Indian food might just be in that category. Had it for dinner tonight with my grandmother in Queens (conveniently located down Union Turnpike from my gym). For starters, we shared a Masala Dosa (thin crepe with potatoes/onions/peas/nuts). Then a goat mixed with spinach and some herbs plus a Shahjahani Biryani (saffron rice dish of chicken, shrimp, and lamb mixed together with a few vegetables). Delicious (and plenty to bring home for leftovers). Plus, the side sauces were flavorful and none of the food was too spicy. We asked for everything to come mild, but even that is probably spicier than what you could get at lots of other restaurants. Dessert was a little unconventional, two balls of cottage cheese in condensed milk (and flavored with rose water). That might have been the weak link in the meal, but still worth trying.

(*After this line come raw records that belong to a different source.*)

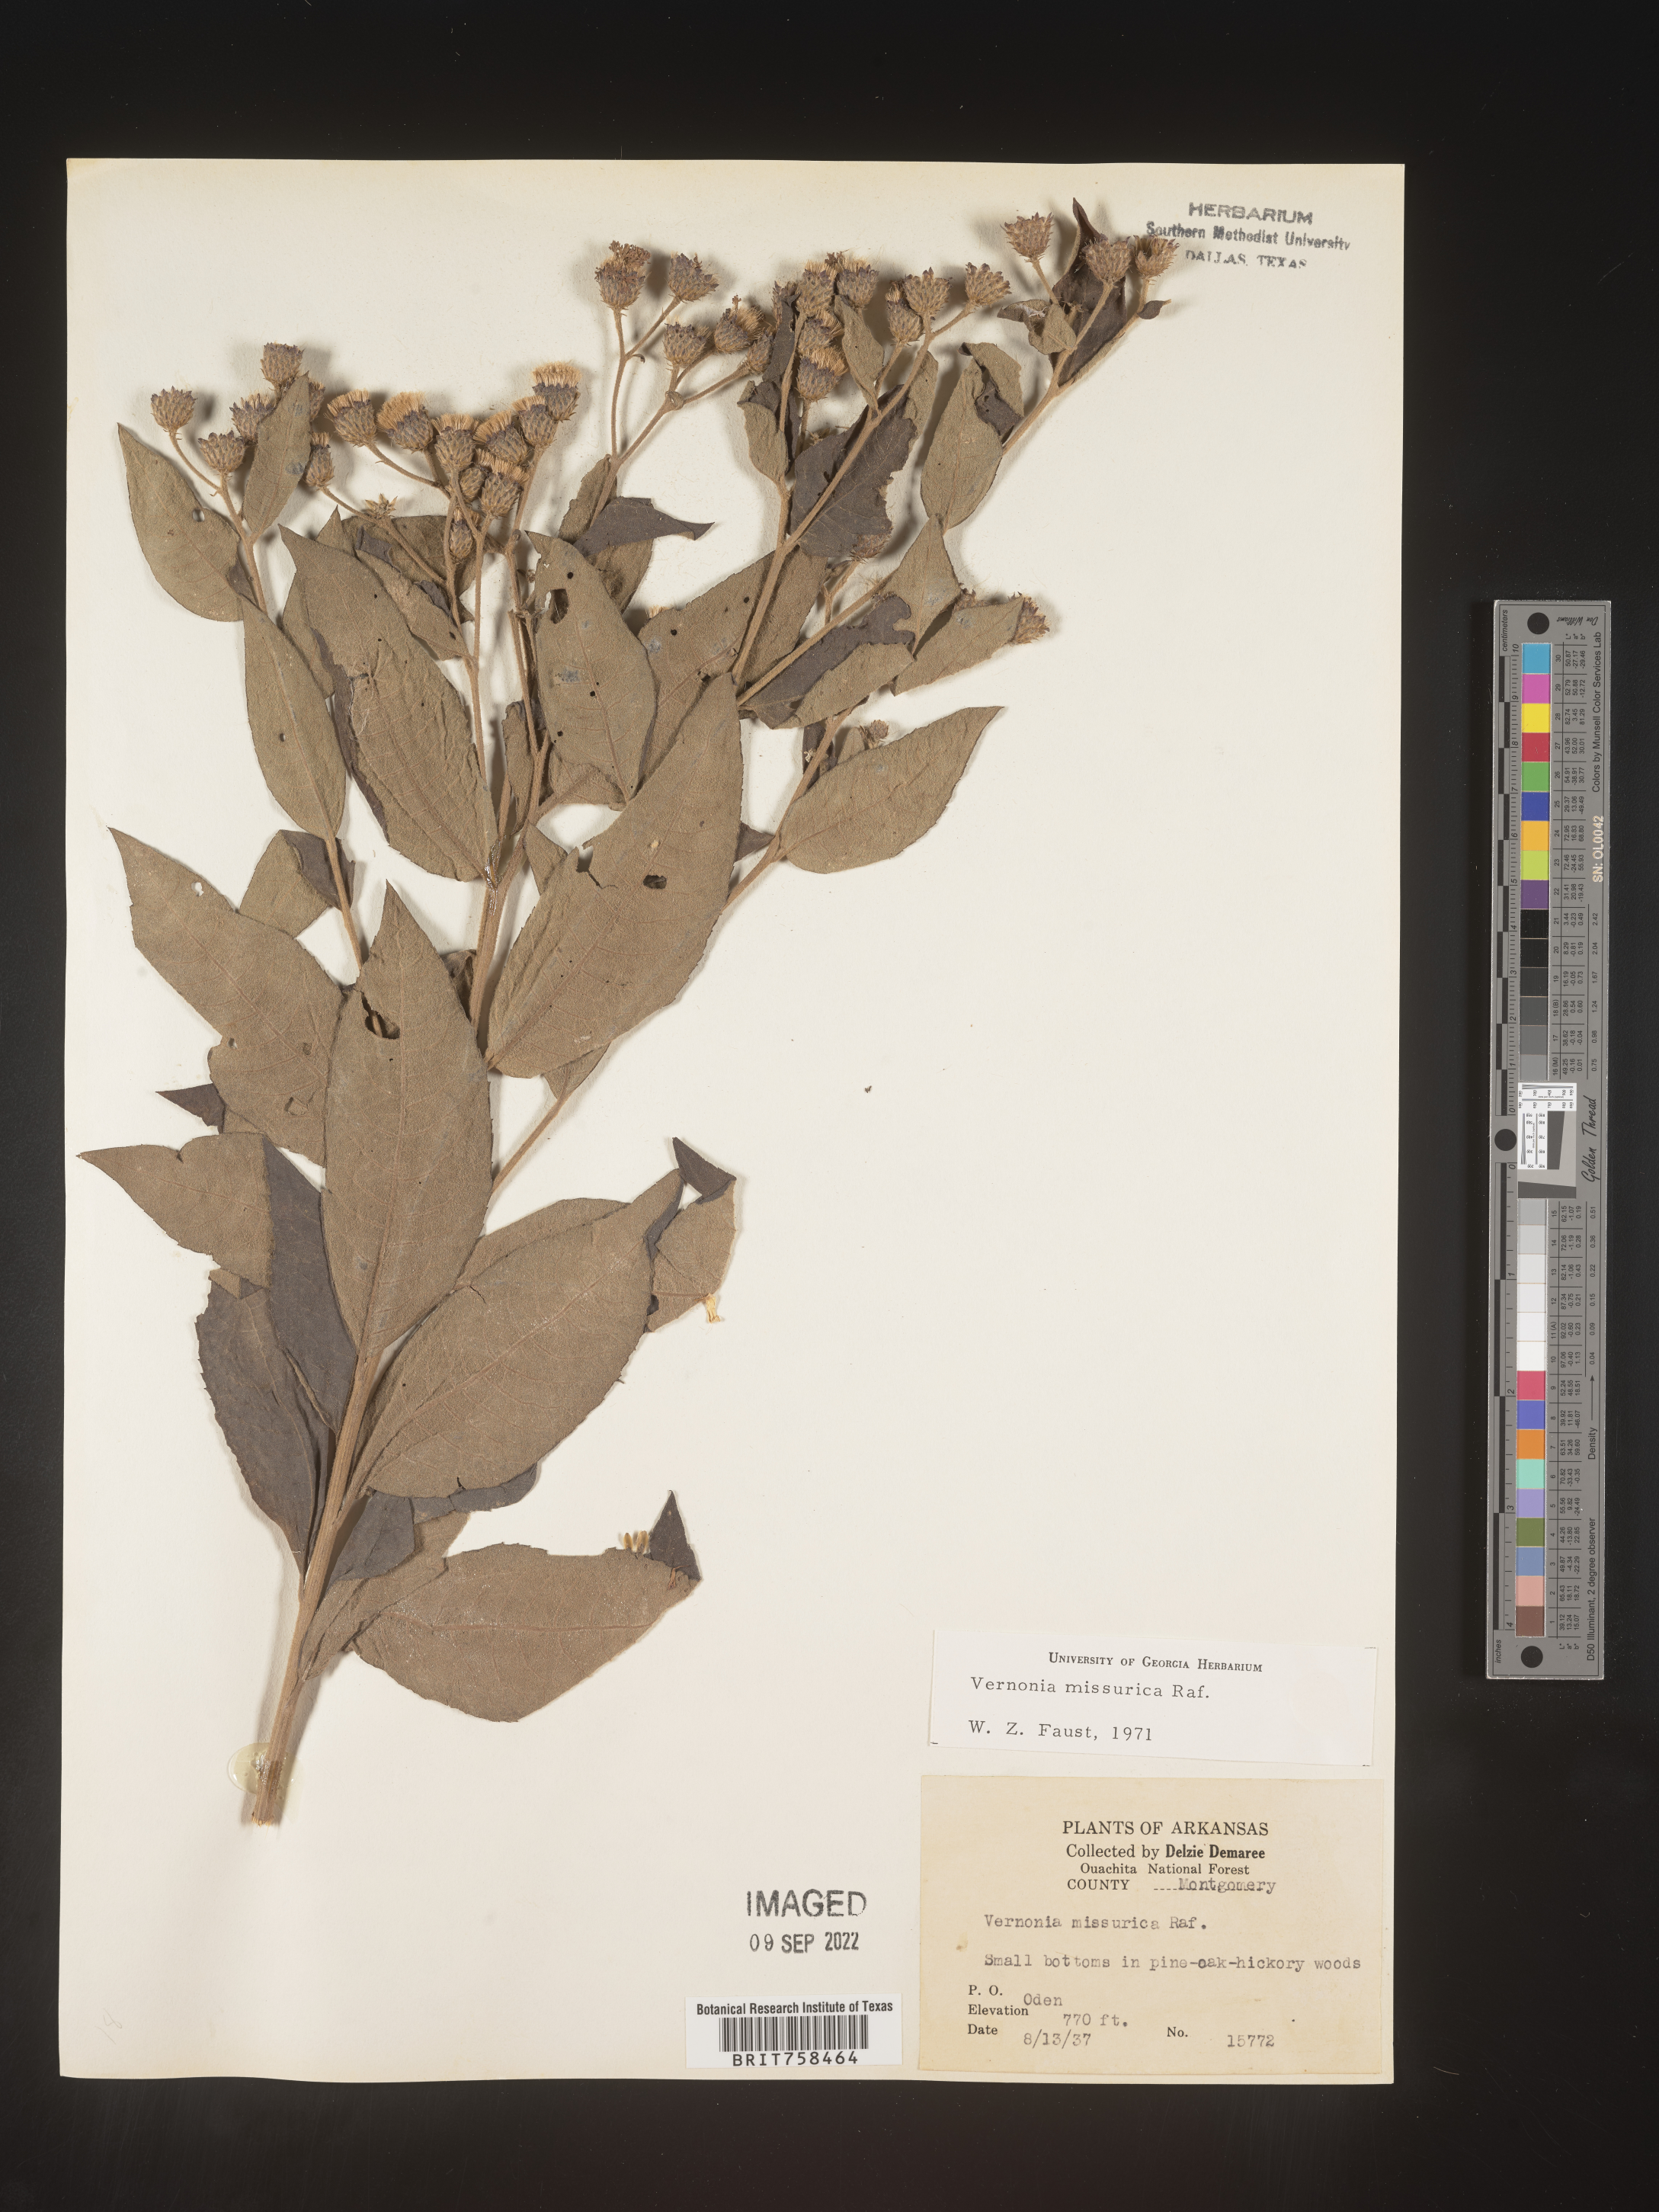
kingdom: Plantae
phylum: Tracheophyta
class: Magnoliopsida
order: Asterales
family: Asteraceae
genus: Vernonia
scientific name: Vernonia missurica
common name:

All in all, an excellent meal. I will have to go again sometime down the road. Coincidentally, I saw Slumdog Millionaire the previous night in NYC, which was enjoyable and fully deserves the accolades it has received.

The other underrated of the day is Nate Robinson. How he dunks a basketball like he did tonight in the annual Slam Dunk Contest is beyond me and probably everyone else on the planet. I’m not a Knicks fan, but that was impressive. As noted in the link to his bio, we are talking about someone who is not even 5 feet 9 inches but has a vertical leap of about 43 inches. I wonder what Muggsy Bogues might be thinking right now.

I hope everyone had a terrific Valentine’s Day.